• [Texto de origen]:
----

Cuando, en el quinto domingo, se proclama la resurrección de Lázaro, nos encontramos frente al misterio último de nuestra existencia: «Yo soy la resurrección y la vida... ¿Crees esto?» (Jn 11, 25-26). Para la comunidad cristiana es el momento de volver a poner con sinceridad, junto con Marta, toda la esperanza en Jesús de Nazaret: «Sí, Señor, yo creo que tú eres el Cristo, el Hijo de Dios, el que iba a venir al mundo» (v. 27). La comunión con Cristo en esta vida nos prepara a cruzar la frontera de la muerte, para vivir sin fin en él. La fe en la resurrección de los muertos y la esperanza en la vida eterna abren nuestra mirada al sentido último de nuestra existencia: Dios ha creado al hombre para la resurrección y para la vida, y esta verdad da la dimensión auténtica y definitiva a la historia de los hombres, a su existencia personal y a su vida social, a la cultura, a la política, a la economía. Privado de la luz de la fe todo el universo acaba encerrado dentro de un sepulcro sin futuro, sin esperanza.

----

• [Datos del conjunto]:
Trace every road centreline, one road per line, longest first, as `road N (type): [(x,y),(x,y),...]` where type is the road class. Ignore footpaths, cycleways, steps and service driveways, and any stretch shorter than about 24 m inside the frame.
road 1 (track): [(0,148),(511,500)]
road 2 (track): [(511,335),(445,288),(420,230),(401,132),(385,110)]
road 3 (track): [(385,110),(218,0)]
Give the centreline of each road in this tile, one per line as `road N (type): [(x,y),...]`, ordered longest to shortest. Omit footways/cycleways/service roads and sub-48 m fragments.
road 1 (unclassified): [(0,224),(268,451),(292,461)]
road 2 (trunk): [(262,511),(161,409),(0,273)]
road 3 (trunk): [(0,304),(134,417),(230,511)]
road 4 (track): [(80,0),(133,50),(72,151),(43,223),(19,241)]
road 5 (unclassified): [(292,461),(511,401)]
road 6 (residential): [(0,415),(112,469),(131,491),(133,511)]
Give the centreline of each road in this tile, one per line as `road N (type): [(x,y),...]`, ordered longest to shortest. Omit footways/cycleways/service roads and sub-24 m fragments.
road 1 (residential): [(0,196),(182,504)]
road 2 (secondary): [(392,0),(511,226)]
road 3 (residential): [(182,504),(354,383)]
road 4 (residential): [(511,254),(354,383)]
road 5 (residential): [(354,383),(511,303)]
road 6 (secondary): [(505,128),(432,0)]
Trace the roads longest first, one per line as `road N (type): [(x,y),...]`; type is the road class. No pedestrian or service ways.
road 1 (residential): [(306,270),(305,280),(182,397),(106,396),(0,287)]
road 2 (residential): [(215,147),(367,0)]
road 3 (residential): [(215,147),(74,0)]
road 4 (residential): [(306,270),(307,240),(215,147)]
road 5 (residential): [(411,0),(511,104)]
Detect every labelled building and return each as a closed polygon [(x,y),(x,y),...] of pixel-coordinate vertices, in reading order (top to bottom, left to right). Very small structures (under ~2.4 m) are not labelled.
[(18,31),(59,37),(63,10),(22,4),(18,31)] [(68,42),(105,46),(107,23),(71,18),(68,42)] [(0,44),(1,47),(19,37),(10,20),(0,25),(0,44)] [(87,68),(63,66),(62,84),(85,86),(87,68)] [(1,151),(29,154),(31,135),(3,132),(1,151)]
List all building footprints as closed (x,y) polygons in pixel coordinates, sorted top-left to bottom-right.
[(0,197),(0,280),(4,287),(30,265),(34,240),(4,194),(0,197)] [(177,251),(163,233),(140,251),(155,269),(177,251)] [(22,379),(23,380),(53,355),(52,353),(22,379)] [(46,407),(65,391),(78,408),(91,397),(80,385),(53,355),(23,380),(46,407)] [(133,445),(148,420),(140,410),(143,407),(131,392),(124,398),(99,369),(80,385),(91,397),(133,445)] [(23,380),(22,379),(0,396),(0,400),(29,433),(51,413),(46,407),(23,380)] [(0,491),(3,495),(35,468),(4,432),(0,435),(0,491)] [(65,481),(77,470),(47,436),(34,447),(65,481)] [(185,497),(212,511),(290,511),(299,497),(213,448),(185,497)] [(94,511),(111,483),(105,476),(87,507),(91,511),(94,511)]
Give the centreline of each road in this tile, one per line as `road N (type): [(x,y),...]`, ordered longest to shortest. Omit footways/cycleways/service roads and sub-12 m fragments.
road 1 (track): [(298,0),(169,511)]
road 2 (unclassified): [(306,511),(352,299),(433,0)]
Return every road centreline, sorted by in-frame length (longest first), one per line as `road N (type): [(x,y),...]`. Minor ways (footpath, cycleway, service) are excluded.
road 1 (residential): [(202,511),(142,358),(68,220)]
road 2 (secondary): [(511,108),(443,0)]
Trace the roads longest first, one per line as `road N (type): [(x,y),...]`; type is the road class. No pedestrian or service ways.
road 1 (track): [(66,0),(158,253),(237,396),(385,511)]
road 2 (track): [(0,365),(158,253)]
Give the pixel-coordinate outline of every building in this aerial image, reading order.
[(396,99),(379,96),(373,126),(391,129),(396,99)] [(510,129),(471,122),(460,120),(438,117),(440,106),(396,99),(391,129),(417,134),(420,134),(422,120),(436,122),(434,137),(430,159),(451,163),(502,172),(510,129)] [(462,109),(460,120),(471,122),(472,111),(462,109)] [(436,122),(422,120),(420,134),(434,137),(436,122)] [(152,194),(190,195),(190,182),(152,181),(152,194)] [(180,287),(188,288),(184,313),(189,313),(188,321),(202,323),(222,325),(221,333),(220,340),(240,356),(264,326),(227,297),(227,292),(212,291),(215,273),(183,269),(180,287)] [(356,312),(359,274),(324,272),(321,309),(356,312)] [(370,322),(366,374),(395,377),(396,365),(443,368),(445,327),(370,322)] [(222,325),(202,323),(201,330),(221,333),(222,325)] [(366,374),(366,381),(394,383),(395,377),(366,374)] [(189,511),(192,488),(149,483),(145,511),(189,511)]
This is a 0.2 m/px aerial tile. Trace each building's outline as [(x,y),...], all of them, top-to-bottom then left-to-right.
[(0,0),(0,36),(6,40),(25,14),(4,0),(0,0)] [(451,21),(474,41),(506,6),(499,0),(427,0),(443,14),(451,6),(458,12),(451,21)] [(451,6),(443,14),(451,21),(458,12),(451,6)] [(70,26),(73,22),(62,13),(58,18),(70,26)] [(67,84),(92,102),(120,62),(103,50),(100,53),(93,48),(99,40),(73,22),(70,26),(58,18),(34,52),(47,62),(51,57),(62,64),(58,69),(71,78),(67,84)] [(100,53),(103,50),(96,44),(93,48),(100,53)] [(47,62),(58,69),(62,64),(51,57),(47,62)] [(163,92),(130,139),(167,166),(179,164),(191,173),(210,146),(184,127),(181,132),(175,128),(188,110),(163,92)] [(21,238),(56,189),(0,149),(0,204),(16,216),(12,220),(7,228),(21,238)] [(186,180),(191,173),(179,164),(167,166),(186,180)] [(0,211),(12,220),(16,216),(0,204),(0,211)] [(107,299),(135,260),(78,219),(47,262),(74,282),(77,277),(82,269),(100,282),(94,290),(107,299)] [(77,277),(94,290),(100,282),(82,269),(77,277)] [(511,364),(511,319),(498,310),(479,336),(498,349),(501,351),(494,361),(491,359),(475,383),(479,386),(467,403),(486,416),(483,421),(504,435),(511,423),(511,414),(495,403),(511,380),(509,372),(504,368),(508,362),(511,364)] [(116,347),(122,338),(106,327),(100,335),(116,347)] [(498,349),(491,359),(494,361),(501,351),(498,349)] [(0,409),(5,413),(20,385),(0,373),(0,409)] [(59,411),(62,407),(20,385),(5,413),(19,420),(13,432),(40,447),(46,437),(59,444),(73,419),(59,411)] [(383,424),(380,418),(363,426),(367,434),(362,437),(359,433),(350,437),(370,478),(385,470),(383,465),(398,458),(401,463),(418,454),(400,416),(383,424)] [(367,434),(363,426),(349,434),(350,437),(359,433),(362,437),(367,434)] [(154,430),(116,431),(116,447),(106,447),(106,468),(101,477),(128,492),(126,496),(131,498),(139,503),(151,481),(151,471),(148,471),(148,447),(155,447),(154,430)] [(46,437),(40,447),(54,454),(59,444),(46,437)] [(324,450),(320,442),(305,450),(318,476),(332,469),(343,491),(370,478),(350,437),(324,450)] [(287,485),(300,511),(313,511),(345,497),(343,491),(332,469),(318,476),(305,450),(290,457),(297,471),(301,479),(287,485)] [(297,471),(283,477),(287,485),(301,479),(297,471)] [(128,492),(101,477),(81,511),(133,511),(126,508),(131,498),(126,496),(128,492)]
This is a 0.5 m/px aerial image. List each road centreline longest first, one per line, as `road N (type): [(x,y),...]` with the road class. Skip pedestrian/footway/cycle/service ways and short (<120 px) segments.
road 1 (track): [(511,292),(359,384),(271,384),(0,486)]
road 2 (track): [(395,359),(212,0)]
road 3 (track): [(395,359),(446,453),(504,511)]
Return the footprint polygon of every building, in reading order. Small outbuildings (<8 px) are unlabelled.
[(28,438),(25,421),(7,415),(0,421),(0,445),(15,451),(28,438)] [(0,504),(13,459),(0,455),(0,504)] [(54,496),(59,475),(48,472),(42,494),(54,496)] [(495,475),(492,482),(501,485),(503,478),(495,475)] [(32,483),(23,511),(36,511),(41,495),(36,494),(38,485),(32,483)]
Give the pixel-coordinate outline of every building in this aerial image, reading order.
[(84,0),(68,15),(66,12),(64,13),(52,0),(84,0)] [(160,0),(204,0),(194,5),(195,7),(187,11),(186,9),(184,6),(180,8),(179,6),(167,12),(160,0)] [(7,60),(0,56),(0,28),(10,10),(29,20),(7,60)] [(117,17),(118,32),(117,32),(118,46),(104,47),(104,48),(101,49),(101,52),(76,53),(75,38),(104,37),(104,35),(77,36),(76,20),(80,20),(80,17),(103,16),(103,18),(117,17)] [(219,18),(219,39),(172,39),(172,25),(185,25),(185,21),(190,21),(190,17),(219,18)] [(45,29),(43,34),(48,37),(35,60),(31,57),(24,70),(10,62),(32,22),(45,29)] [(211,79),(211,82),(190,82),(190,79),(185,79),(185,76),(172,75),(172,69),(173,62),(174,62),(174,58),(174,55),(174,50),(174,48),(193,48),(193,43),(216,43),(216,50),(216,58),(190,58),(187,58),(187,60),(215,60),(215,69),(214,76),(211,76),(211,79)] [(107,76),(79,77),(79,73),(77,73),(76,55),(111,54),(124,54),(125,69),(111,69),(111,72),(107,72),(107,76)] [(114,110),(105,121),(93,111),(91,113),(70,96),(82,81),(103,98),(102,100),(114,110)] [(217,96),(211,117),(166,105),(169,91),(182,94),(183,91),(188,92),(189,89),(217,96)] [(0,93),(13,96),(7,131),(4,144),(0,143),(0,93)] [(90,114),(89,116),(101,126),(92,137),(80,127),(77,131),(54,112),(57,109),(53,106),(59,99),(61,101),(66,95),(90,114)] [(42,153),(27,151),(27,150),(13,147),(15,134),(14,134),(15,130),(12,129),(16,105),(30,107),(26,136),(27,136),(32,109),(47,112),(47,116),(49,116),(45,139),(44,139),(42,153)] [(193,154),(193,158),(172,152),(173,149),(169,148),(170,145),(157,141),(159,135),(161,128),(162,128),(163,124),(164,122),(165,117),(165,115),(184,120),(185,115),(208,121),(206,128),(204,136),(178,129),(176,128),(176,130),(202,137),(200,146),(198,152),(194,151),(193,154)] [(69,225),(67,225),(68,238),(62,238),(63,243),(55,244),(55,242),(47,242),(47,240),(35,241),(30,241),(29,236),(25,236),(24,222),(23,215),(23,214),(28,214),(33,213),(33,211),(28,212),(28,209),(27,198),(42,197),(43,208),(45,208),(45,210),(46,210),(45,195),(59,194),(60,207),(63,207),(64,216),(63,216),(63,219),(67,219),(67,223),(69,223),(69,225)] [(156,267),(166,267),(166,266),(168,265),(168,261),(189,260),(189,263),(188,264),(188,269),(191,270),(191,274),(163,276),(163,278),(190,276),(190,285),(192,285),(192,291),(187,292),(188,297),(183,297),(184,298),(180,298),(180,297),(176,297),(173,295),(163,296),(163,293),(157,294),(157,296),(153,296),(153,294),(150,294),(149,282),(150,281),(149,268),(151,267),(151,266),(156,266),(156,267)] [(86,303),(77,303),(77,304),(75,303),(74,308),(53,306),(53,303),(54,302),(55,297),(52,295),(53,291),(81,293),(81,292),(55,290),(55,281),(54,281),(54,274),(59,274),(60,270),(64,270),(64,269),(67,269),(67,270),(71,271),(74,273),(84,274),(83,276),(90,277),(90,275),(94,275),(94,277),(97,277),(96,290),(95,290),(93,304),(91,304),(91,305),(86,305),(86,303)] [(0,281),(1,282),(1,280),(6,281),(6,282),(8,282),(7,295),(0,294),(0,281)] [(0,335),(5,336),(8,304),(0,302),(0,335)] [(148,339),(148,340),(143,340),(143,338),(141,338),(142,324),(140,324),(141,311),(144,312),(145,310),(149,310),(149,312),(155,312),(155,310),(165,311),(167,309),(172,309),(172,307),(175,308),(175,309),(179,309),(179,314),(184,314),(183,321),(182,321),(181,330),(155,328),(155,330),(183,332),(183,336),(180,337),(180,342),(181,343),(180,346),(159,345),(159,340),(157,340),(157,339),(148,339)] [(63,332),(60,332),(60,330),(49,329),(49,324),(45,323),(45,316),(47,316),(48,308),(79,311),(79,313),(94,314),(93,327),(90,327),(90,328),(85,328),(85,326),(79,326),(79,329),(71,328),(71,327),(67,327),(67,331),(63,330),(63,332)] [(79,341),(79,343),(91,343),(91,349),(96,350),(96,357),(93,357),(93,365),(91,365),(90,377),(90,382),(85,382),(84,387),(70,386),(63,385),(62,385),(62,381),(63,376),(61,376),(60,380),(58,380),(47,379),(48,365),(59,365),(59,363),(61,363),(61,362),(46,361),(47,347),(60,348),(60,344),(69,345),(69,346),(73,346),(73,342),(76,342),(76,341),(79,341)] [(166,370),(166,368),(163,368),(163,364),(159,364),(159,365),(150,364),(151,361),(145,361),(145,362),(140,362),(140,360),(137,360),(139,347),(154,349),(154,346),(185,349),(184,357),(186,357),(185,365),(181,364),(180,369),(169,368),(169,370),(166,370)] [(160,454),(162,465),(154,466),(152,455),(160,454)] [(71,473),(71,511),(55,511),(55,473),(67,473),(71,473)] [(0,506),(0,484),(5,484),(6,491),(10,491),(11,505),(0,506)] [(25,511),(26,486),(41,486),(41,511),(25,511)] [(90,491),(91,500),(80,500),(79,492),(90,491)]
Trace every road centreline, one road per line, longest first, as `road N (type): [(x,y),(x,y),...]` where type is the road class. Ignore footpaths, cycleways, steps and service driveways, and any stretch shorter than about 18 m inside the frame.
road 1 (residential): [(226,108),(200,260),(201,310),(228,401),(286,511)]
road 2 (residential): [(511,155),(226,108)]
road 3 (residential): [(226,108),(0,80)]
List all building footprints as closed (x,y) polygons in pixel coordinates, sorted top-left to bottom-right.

----

• [Tarea planteada A]:
Según el texto sobre la resurrección de Lázaro, ¿para qué ha creado Dios al hombre?
• [Tarea planteada B]:
Sigue escribiendo el texto sobre la resurrección de Lázaro a partir de su última frase.

• [Respuesta escrita A]:
Para la resurrección y para la vida.

• [Respuesta escrita B]:
El recorrido cuaresmal encuentra su cumplimiento en el Triduo Pascual, en particular en la Gran Vigilia de la Noche Santa: al renovar las promesas bautismales, reafirmamos que Cristo es el Señor de nuestra vida, la vida que Dios nos comunicó cuando renacimos «del agua y del Espíritu Santo», y confirmamos de nuevo nuestro firme compromiso de corresponder a la acción de la Gracia para ser sus discípulos.


3. Nuestro sumergirnos en la muerte y resurrección de Cristo mediante el sacramento del Bautismo, nos impulsa cada día a liberar nuestro corazón del peso de las cosas materiales, de un vínculo egoísta con la «tierra», que nos empobrece y nos impide estar disponibles y abiertos a Dios y al prójimo. En Cristo, Dios se ha revelado como Amor (cf. 1 Jn 4, 7-10). La Cruz de Cristo, la «palabra de la Cruz» manifiesta el poder salvífico de Dios (cf. 1 Co 1, 18), que se da para levantar al hombre y traerle la salvación: amor en su forma más radical (cf. Enc. Deus caritas est, 12).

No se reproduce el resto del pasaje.